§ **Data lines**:
——————————

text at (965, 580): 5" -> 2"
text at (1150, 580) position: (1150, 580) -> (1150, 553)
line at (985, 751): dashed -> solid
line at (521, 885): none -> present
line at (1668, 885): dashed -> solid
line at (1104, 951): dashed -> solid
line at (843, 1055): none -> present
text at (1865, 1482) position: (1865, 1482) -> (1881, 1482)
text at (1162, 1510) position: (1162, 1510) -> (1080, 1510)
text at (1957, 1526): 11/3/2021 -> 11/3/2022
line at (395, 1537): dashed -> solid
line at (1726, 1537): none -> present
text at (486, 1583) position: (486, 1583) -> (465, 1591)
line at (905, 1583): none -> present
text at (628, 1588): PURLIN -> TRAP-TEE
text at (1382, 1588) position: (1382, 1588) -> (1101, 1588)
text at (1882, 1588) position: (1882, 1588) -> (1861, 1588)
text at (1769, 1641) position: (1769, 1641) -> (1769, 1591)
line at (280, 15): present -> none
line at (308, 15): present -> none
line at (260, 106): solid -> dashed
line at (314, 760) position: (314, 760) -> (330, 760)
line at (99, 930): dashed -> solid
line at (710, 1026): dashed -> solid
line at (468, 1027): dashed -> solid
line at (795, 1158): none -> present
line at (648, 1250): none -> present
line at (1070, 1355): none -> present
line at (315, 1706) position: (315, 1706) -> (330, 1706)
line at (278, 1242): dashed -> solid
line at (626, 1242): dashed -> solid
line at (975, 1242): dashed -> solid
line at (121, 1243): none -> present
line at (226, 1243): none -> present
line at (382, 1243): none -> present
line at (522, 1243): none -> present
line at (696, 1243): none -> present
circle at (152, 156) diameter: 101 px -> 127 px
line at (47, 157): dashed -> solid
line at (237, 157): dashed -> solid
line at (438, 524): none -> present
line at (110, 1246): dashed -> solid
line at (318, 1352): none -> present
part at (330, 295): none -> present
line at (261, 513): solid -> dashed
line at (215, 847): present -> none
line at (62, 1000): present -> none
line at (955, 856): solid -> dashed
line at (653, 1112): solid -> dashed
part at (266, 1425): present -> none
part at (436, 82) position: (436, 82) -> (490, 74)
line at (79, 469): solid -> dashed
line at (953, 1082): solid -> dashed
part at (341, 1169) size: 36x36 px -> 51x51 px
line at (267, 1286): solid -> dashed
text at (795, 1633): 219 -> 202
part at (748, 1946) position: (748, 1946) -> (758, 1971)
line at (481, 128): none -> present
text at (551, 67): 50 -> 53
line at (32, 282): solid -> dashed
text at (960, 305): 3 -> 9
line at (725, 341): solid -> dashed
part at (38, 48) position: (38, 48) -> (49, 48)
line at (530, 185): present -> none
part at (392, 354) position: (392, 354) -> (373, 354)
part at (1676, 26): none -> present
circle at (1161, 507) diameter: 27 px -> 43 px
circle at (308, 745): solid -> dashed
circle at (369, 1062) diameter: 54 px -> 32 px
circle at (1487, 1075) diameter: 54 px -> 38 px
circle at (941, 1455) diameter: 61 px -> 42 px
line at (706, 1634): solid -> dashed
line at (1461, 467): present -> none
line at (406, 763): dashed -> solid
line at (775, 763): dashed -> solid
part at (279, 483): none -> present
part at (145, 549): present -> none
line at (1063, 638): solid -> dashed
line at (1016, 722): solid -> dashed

——————————

§ **Exercise directions**: Please repeat all of the lines above exactly.

§ **The answer**:
text at (965, 580): 5" -> 2"
text at (1150, 580) position: (1150, 580) -> (1150, 553)
line at (985, 751): dashed -> solid
line at (521, 885): none -> present
line at (1668, 885): dashed -> solid
line at (1104, 951): dashed -> solid
line at (843, 1055): none -> present
text at (1865, 1482) position: (1865, 1482) -> (1881, 1482)
text at (1162, 1510) position: (1162, 1510) -> (1080, 1510)
text at (1957, 1526): 11/3/2021 -> 11/3/2022
line at (395, 1537): dashed -> solid
line at (1726, 1537): none -> present
text at (486, 1583) position: (486, 1583) -> (465, 1591)
line at (905, 1583): none -> present
text at (628, 1588): PURLIN -> TRAP-TEE
text at (1382, 1588) position: (1382, 1588) -> (1101, 1588)
text at (1882, 1588) position: (1882, 1588) -> (1861, 1588)
text at (1769, 1641) position: (1769, 1641) -> (1769, 1591)
line at (280, 15): present -> none
line at (308, 15): present -> none
line at (260, 106): solid -> dashed
line at (314, 760) position: (314, 760) -> (330, 760)
line at (99, 930): dashed -> solid
line at (710, 1026): dashed -> solid
line at (468, 1027): dashed -> solid
line at (795, 1158): none -> present
line at (648, 1250): none -> present
line at (1070, 1355): none -> present
line at (315, 1706) position: (315, 1706) -> (330, 1706)
line at (278, 1242): dashed -> solid
line at (626, 1242): dashed -> solid
line at (975, 1242): dashed -> solid
line at (121, 1243): none -> present
line at (226, 1243): none -> present
line at (382, 1243): none -> present
line at (522, 1243): none -> present
line at (696, 1243): none -> present
circle at (152, 156) diameter: 101 px -> 127 px
line at (47, 157): dashed -> solid
line at (237, 157): dashed -> solid
line at (438, 524): none -> present
line at (110, 1246): dashed -> solid
line at (318, 1352): none -> present
part at (330, 295): none -> present
line at (261, 513): solid -> dashed
line at (215, 847): present -> none
line at (62, 1000): present -> none
line at (955, 856): solid -> dashed
line at (653, 1112): solid -> dashed
part at (266, 1425): present -> none
part at (436, 82) position: (436, 82) -> (490, 74)
line at (79, 469): solid -> dashed
line at (953, 1082): solid -> dashed
part at (341, 1169) size: 36x36 px -> 51x51 px
line at (267, 1286): solid -> dashed
text at (795, 1633): 219 -> 202
part at (748, 1946) position: (748, 1946) -> (758, 1971)
line at (481, 128): none -> present
text at (551, 67): 50 -> 53
line at (32, 282): solid -> dashed
text at (960, 305): 3 -> 9
line at (725, 341): solid -> dashed
part at (38, 48) position: (38, 48) -> (49, 48)
line at (530, 185): present -> none
part at (392, 354) position: (392, 354) -> (373, 354)
part at (1676, 26): none -> present
circle at (1161, 507) diameter: 27 px -> 43 px
circle at (308, 745): solid -> dashed
circle at (369, 1062) diameter: 54 px -> 32 px
circle at (1487, 1075) diameter: 54 px -> 38 px
circle at (941, 1455) diameter: 61 px -> 42 px
line at (706, 1634): solid -> dashed
line at (1461, 467): present -> none
line at (406, 763): dashed -> solid
line at (775, 763): dashed -> solid
part at (279, 483): none -> present
part at (145, 549): present -> none
line at (1063, 638): solid -> dashed
line at (1016, 722): solid -> dashed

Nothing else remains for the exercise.